## [Assignment]
Please, without the pictures, restate every entry exactly.

## [Records for processing]
------------------------------------------------
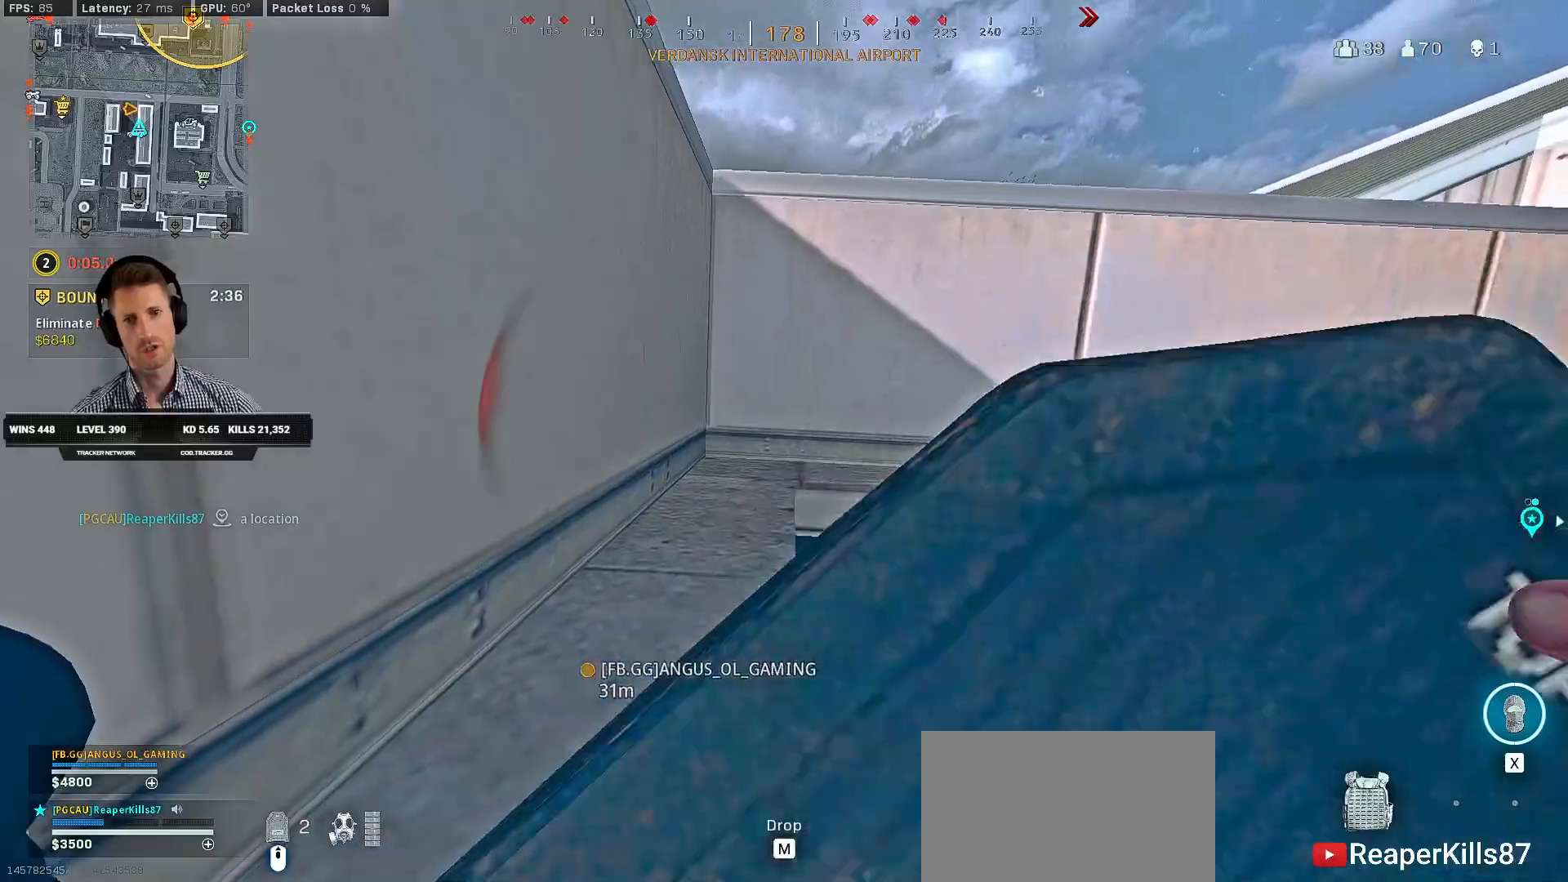
{"keys": ["tab"], "mouse": [], "events": [[334, "tab", "down"]]}
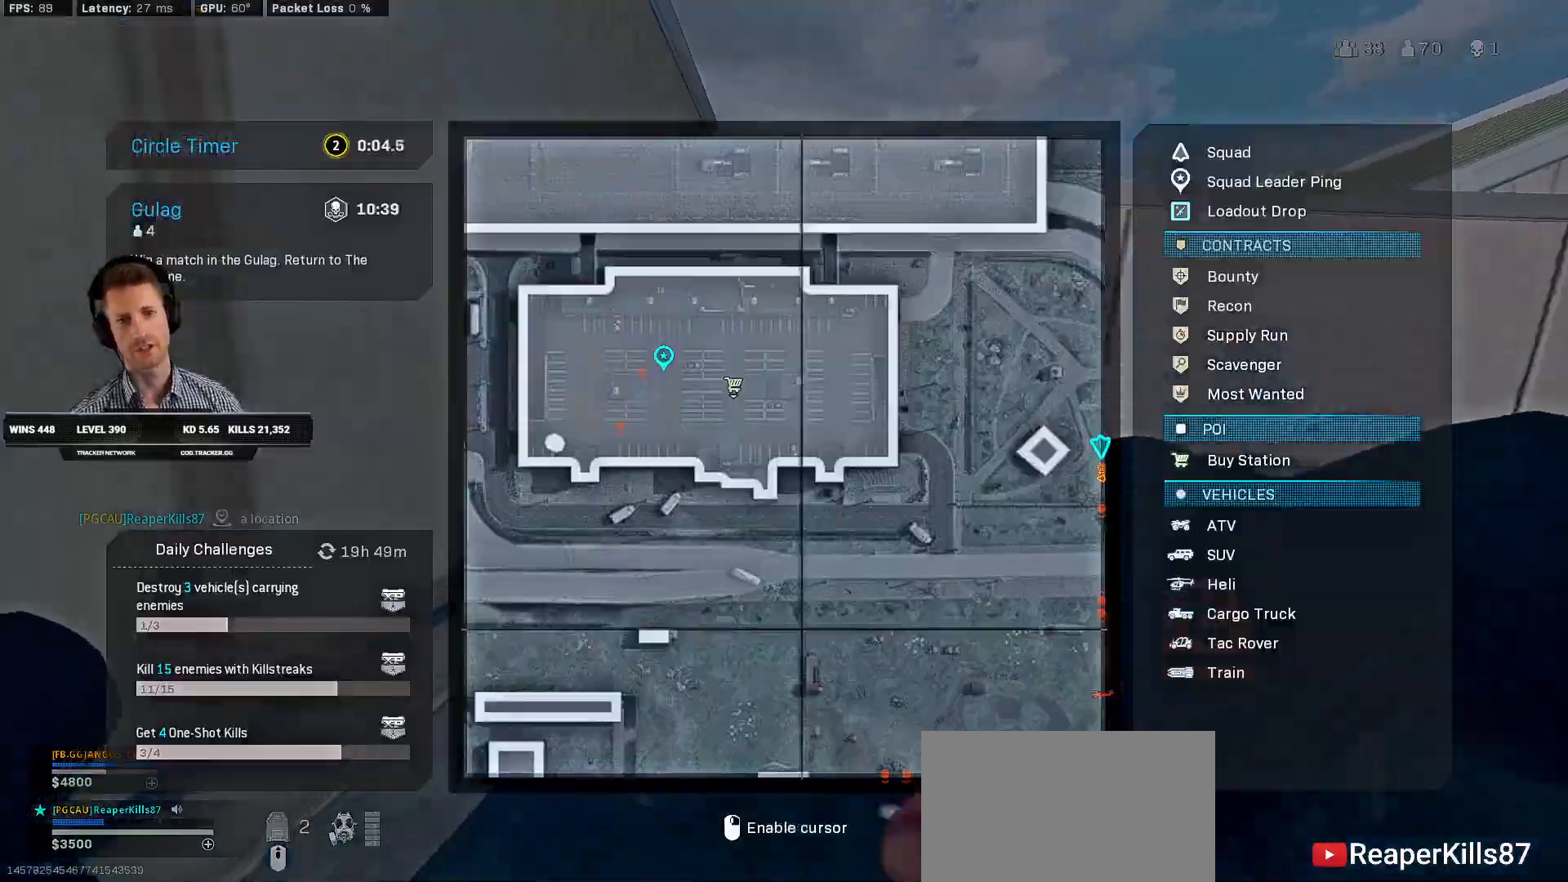
{"keys": [], "mouse": [], "events": [[167, "mouse_right", "down"], [217, "mouse_right", "up"], [500, "tab", "up"]]}
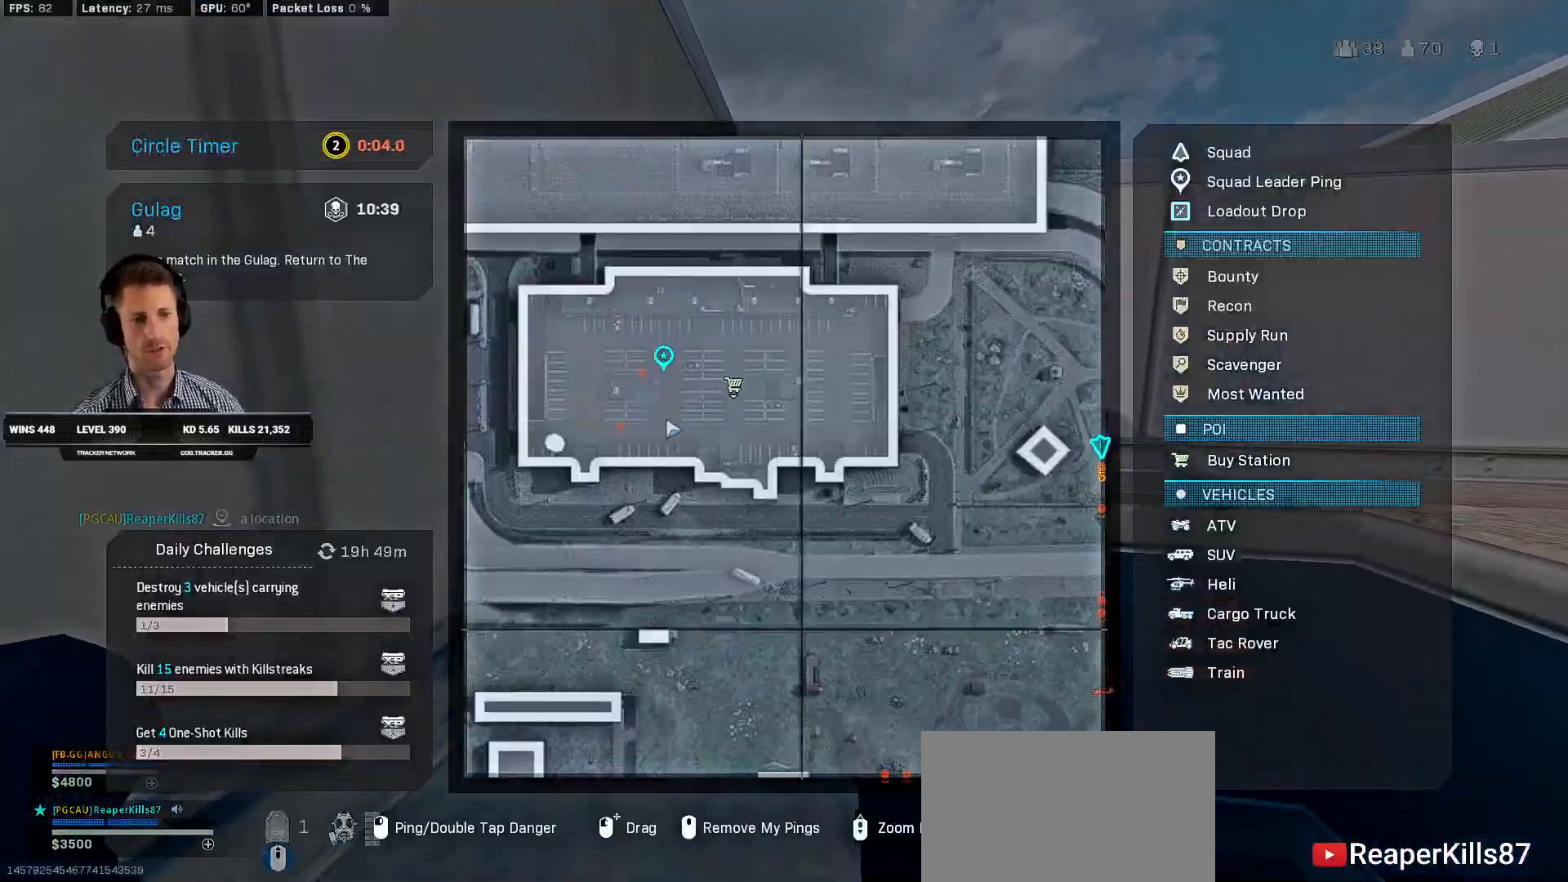
{"keys": ["d", "w"], "mouse": [], "events": [[334, "d", "down"], [334, "w", "down"], [350, "space", "down"], [484, "space", "up"]]}
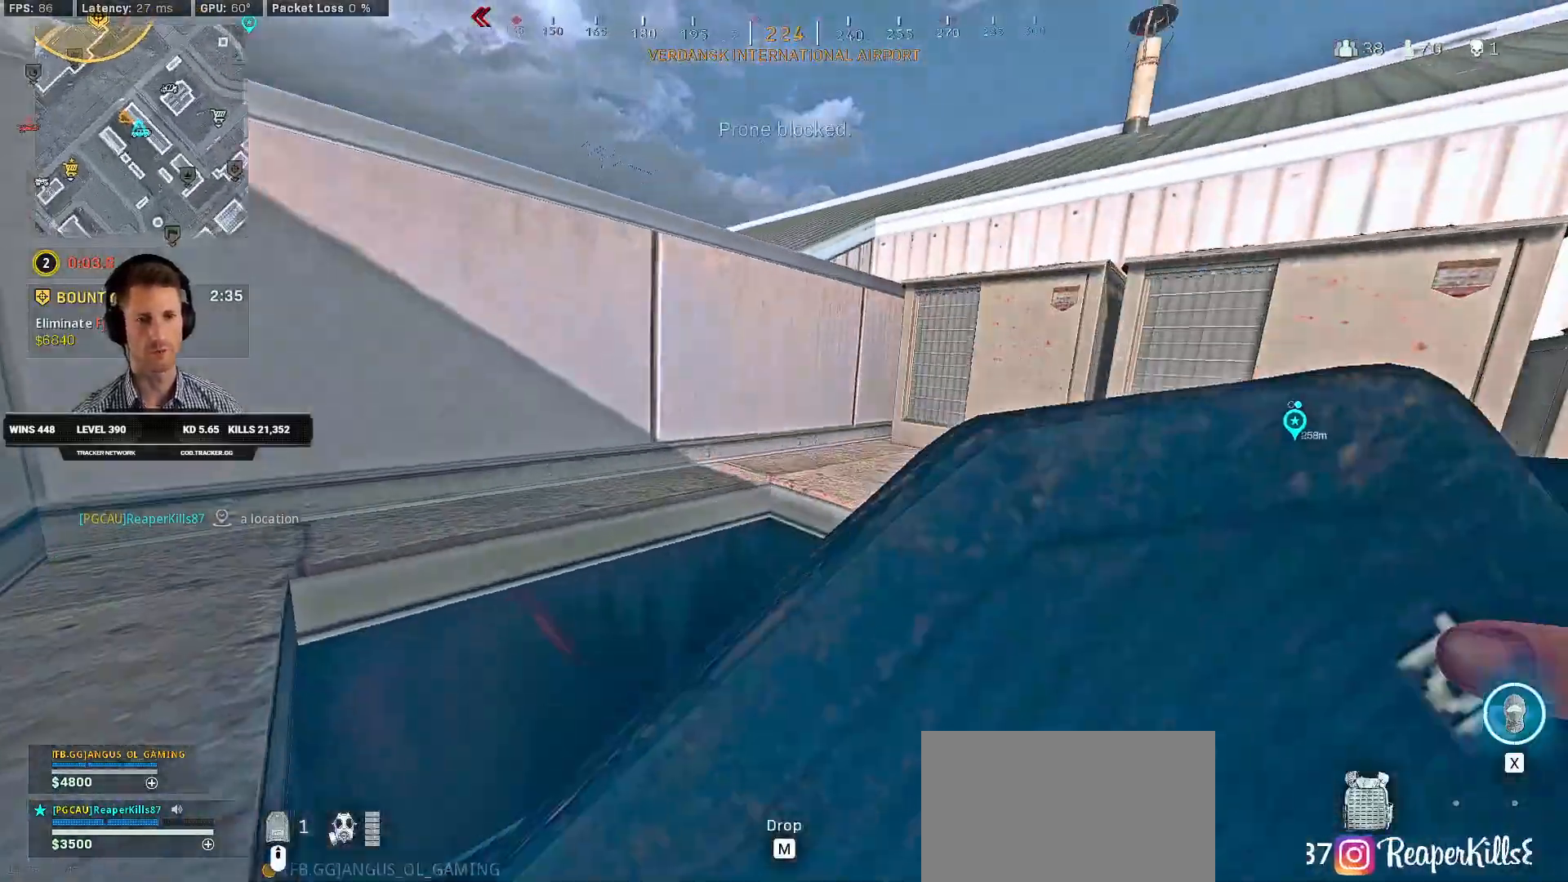
{"keys": ["d", "w"], "mouse": [], "events": []}
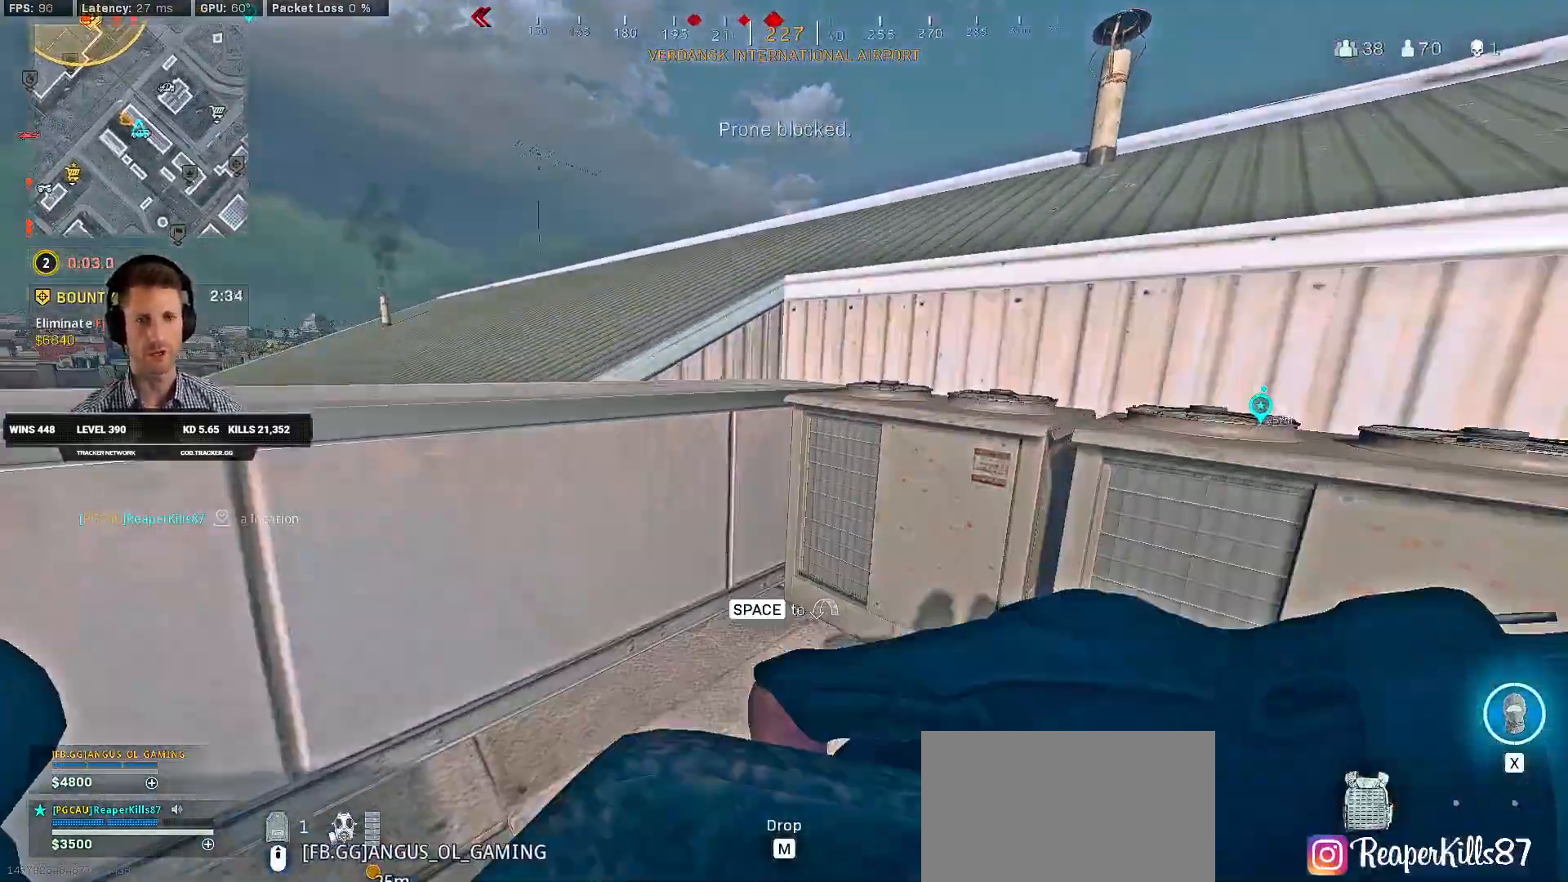
{"keys": ["d", "s"], "mouse": [], "events": [[84, "w", "up"], [217, "s", "down"]]}
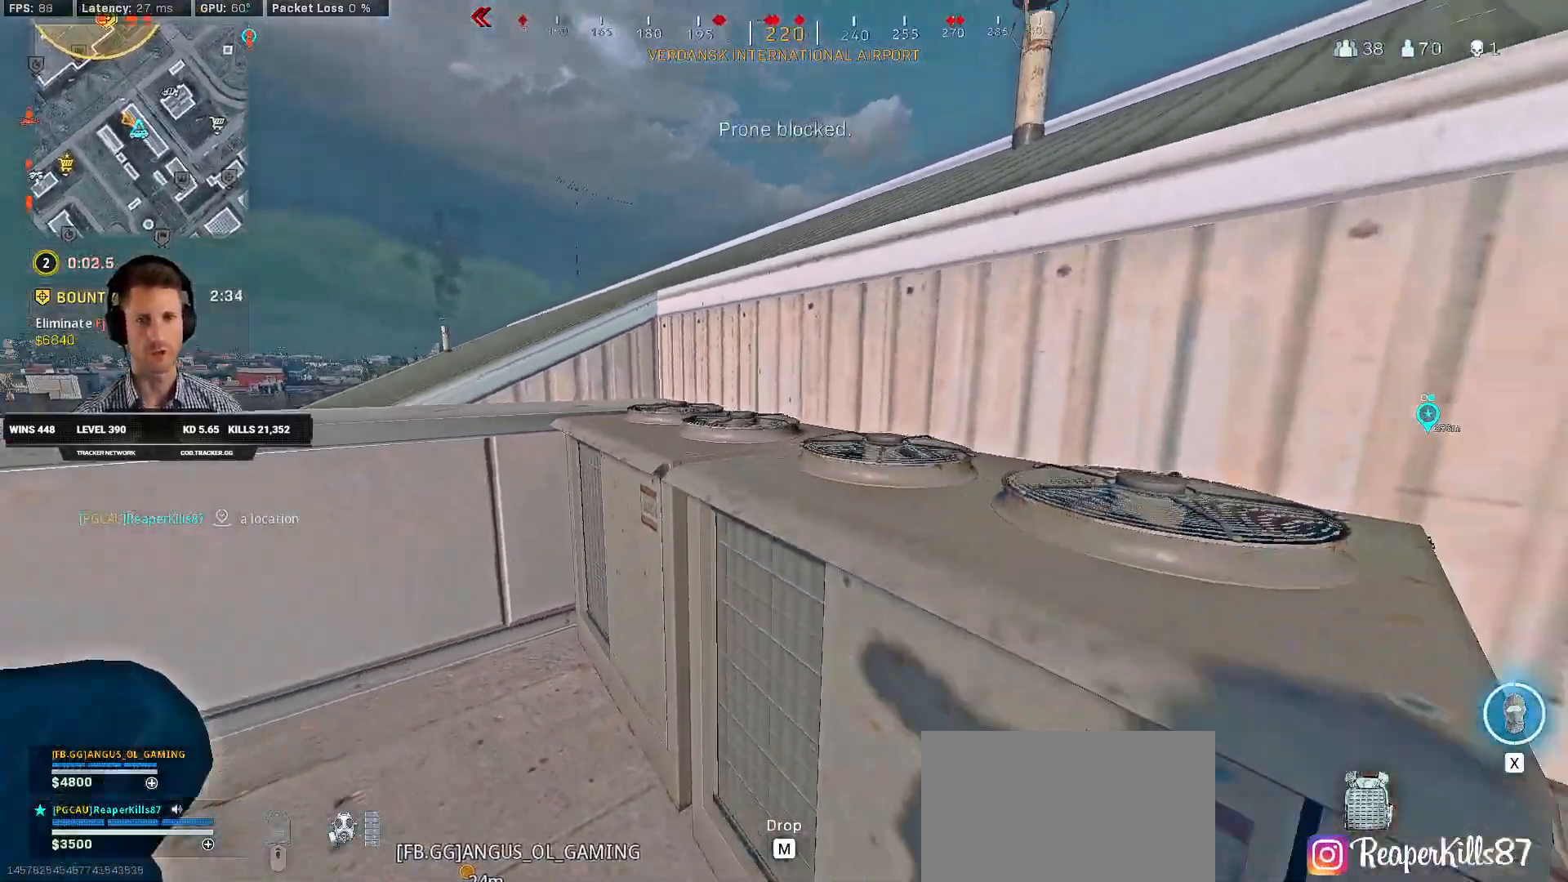
{"keys": ["a", "ctrl"], "mouse": [], "events": [[50, "d", "up"], [84, "a", "down"], [284, "s", "up"], [367, "ctrl", "down"]]}
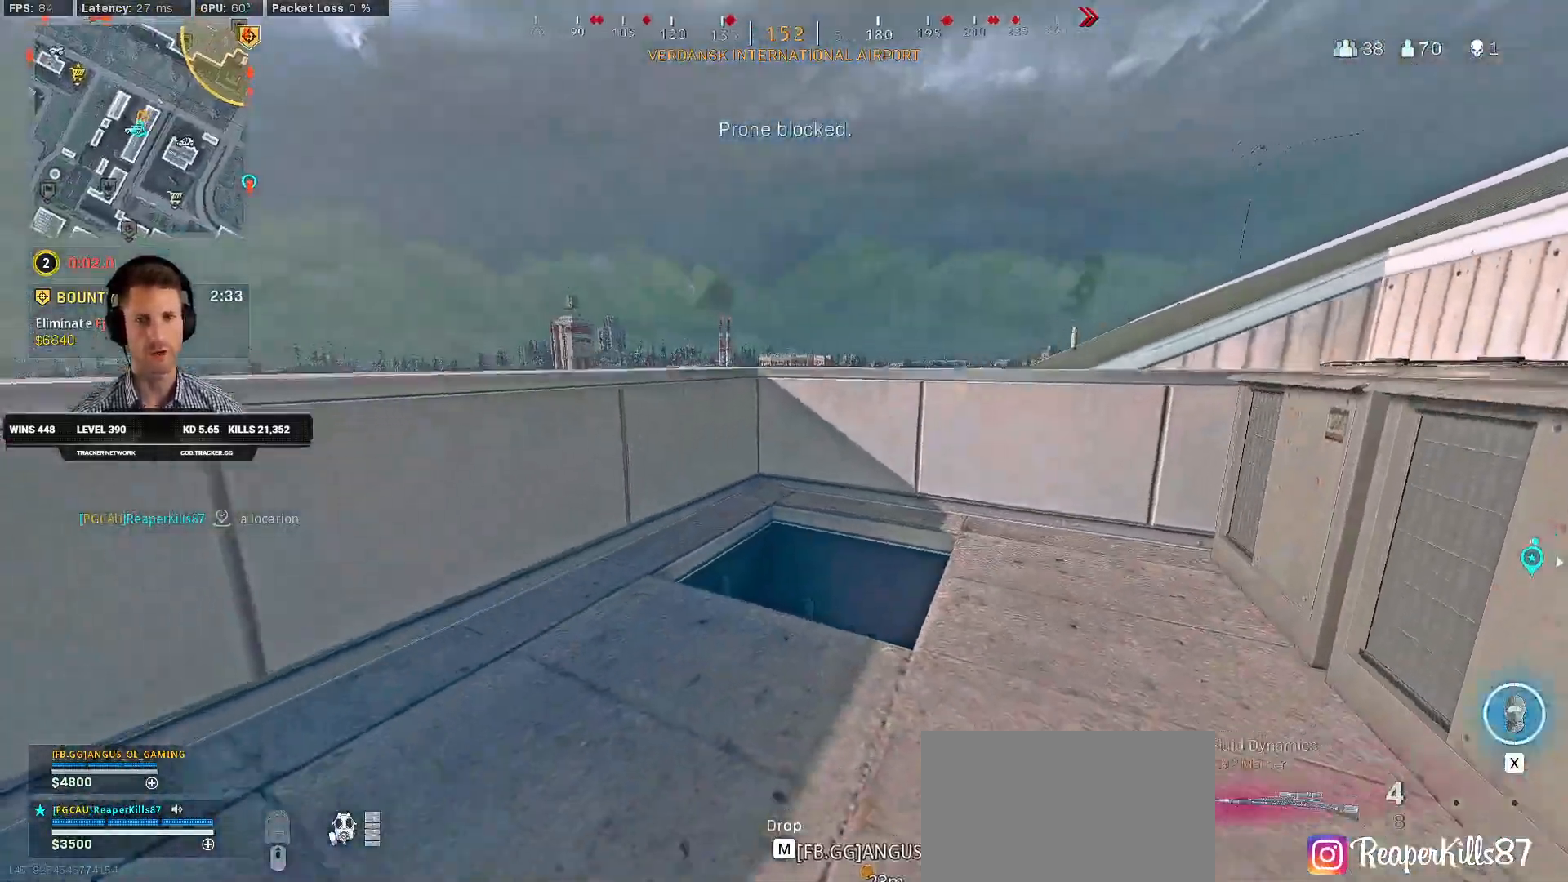
{"keys": ["shift", "w"], "mouse": [], "events": [[17, "w", "down"], [67, "ctrl", "up"], [100, "a", "up"], [267, "shift", "down"]]}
------------------------------------------------
## [Solution for this task]
{"keys": ["tab"], "mouse": [], "events": [[334, "tab", "down"]]}
{"keys": [], "mouse": [], "events": [[167, "mouse_right", "down"], [217, "mouse_right", "up"], [500, "tab", "up"]]}
{"keys": ["d", "w"], "mouse": [], "events": [[334, "d", "down"], [334, "w", "down"], [350, "space", "down"], [484, "space", "up"]]}
{"keys": ["d", "w"], "mouse": [], "events": []}
{"keys": ["d", "s"], "mouse": [], "events": [[84, "w", "up"], [217, "s", "down"]]}
{"keys": ["a", "ctrl"], "mouse": [], "events": [[50, "d", "up"], [84, "a", "down"], [284, "s", "up"], [367, "ctrl", "down"]]}
{"keys": ["shift", "w"], "mouse": [], "events": [[17, "w", "down"], [67, "ctrl", "up"], [100, "a", "up"], [267, "shift", "down"]]}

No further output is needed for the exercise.